Metal detectors were a bugaboo for me during the first part of the trip – I got the naked scan and a patdown at the airport when we left, I got a patdown after going through the metal detector at Saladin’s Citadel, and we had to go through a metal detector and bag inspection at the foot of Mt. Sinai before they’d let us climb the mountain.

Everyone on the tour got sick at one point or another. For most of us, it was the normal “tourist trots.” I got them when we were in Wadi Rum in Jordan. The person who got it worst came down with amoebic dysentery while we were in Aswan. She had to stay overnight in the hospital; I’ve got a photo of some dirt floor outside her fourth floor room.
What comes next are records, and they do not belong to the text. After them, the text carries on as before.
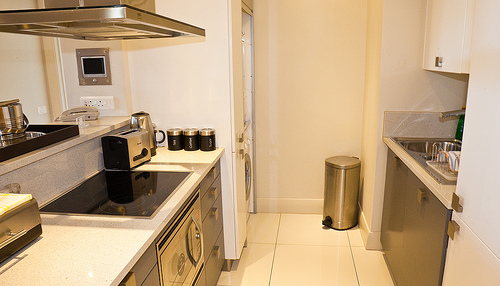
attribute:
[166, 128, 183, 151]
canister — silver, black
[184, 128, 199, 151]
canister — silver, black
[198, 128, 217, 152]
canister — silver, black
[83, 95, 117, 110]
outlets — white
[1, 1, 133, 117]
wall — white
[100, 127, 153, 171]
toaster — black, silver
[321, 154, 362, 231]
trash can — silver, metal, stainless steel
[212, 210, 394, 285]
floor — white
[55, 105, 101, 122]
phone — white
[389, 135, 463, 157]
sink — silver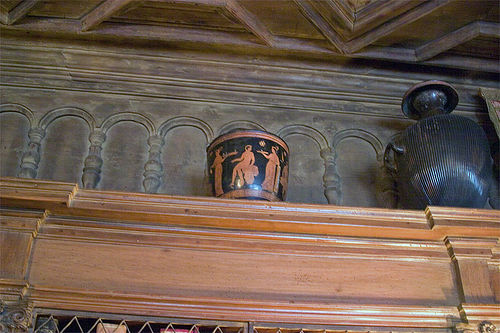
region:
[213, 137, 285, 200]
image of people on side of vase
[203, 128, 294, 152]
clay colored striped border at top of vase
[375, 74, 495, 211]
black vase at top of wooden ledge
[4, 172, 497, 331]
wooden ledge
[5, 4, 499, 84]
ornate wooden ceiling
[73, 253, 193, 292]
striation marks in wood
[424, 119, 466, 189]
line textured pattern on surface of vase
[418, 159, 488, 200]
light refelcting on black vase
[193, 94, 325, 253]
This is a pot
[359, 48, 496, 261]
This is a pot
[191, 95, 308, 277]
This is a pot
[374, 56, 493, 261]
This is a pot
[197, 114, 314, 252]
This is a pot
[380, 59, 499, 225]
This is a pot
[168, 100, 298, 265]
This is a pot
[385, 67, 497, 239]
This is a pot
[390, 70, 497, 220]
This is a pot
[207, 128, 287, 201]
a piece of ancient pottery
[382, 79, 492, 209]
a piece of dark pottery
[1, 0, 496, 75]
ornate, ridged ceiling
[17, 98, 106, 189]
an archway decorating the wall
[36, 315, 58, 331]
the dark spine of a book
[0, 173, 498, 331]
the wood from a bookcase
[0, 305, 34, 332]
the ornately decorated corner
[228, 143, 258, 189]
a drawing of a sitting person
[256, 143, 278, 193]
the drawing of a person holding a tray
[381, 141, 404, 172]
the handle on a piece of pottery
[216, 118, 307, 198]
black and brown urn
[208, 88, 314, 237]
urn on mantle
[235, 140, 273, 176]
people printed on urn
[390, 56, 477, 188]
large black urn on mantle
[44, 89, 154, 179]
dirty grey stone above mantle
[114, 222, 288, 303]
wood on the mantle piece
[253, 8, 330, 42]
wooden beams on ceiling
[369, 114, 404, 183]
black handle on side of urn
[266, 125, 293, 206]
brown pictures on urn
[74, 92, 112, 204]
scroll on decorative wall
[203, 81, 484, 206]
pottery pieces on shelf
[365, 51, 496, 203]
dark colored vase on shelf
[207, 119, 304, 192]
bowl on the shelf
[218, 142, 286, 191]
figures on the bowl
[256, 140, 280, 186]
female on the bowl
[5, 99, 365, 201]
arched patterns against the wall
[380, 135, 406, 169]
handle on dark vase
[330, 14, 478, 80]
pattern on the ceiling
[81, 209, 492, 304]
wood of the shelf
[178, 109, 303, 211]
a round vase on a shelf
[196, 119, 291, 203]
pictures on the vase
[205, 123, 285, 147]
orange trim on top of vase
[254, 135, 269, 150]
orange dot on the vase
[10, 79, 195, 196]
arches on the wall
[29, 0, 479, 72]
design on the ceiling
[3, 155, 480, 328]
a wooden brown shelf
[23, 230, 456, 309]
A piece of wood.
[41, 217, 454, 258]
A piece of wood.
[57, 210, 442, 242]
A piece of wood.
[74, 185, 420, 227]
A piece of wood.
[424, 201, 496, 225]
A piece of wood.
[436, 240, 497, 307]
A piece of wood.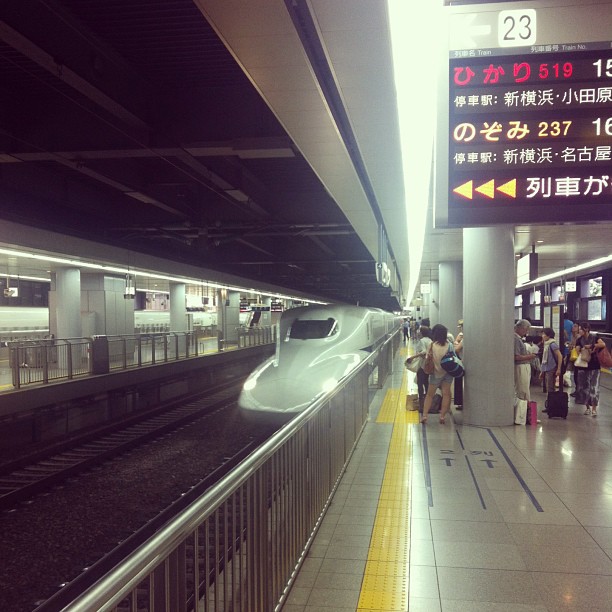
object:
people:
[400, 316, 606, 423]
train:
[237, 304, 412, 433]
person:
[419, 323, 453, 424]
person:
[539, 327, 563, 413]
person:
[575, 319, 607, 416]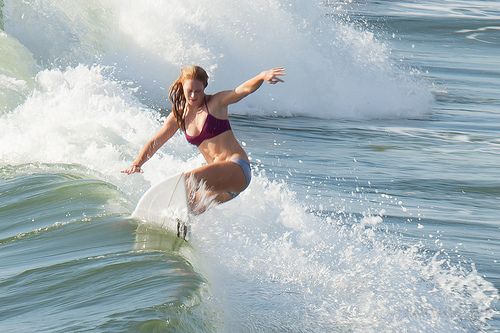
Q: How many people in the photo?
A: 1.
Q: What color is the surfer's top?
A: Maroon.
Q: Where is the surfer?
A: In the water.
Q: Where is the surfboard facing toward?
A: The camera.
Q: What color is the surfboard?
A: White.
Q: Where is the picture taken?
A: Ocean.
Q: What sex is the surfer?
A: Female.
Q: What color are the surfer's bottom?
A: Blue.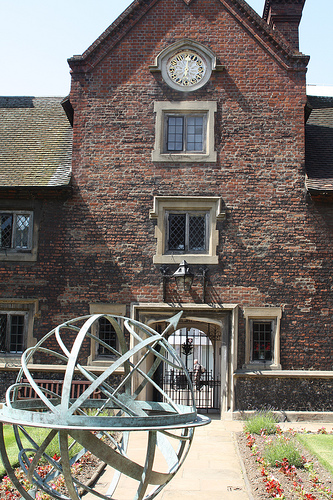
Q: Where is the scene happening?
A: At an old country house.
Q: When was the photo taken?
A: At noon.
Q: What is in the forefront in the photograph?
A: A metal sculpture.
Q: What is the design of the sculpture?
A: A spherical shape with an arrow through it.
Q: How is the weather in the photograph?
A: Crisp and sunny.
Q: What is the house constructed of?
A: Bricks.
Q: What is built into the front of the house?
A: A clock.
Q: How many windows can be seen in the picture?
A: 6.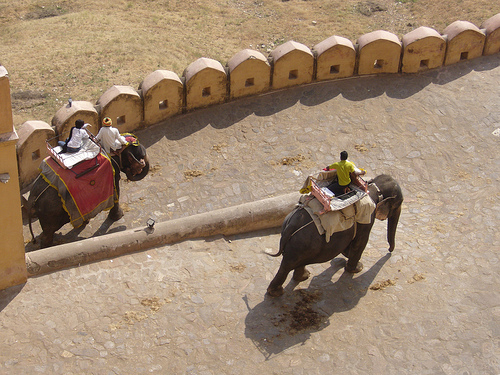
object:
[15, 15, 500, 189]
pen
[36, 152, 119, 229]
blanket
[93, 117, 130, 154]
people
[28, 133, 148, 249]
elephant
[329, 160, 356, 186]
shirt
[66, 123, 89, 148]
shirt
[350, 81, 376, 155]
concrete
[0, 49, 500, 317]
ground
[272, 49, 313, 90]
wall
There’s a marvelous bakery that has stores in Amman, Jordan and Jerusalem. Among the things I brought back were two tins of goodies, one of which is not sold online. Of course, my luggage took a detour in Frankfurt, Germany on the way back, and it took me ten days to get it. The luggage had split completely open, but they’d put it into a plastic bag, and nothing was missing.

I’m glad we went, and I’m glad that we missed the trouble. I think I’d be willing to visit Jordan again, but as for Egypt, I think it’s “been there, done that” for me. Sure, there’s more to see – for one thing, I’d have liked to be able to spend more time in the Cairo Museum, but I’ve seen the big stuff, and I’m not an Egyptologist. I don’t need to put up with the irritants in order to see more of the minor attractions.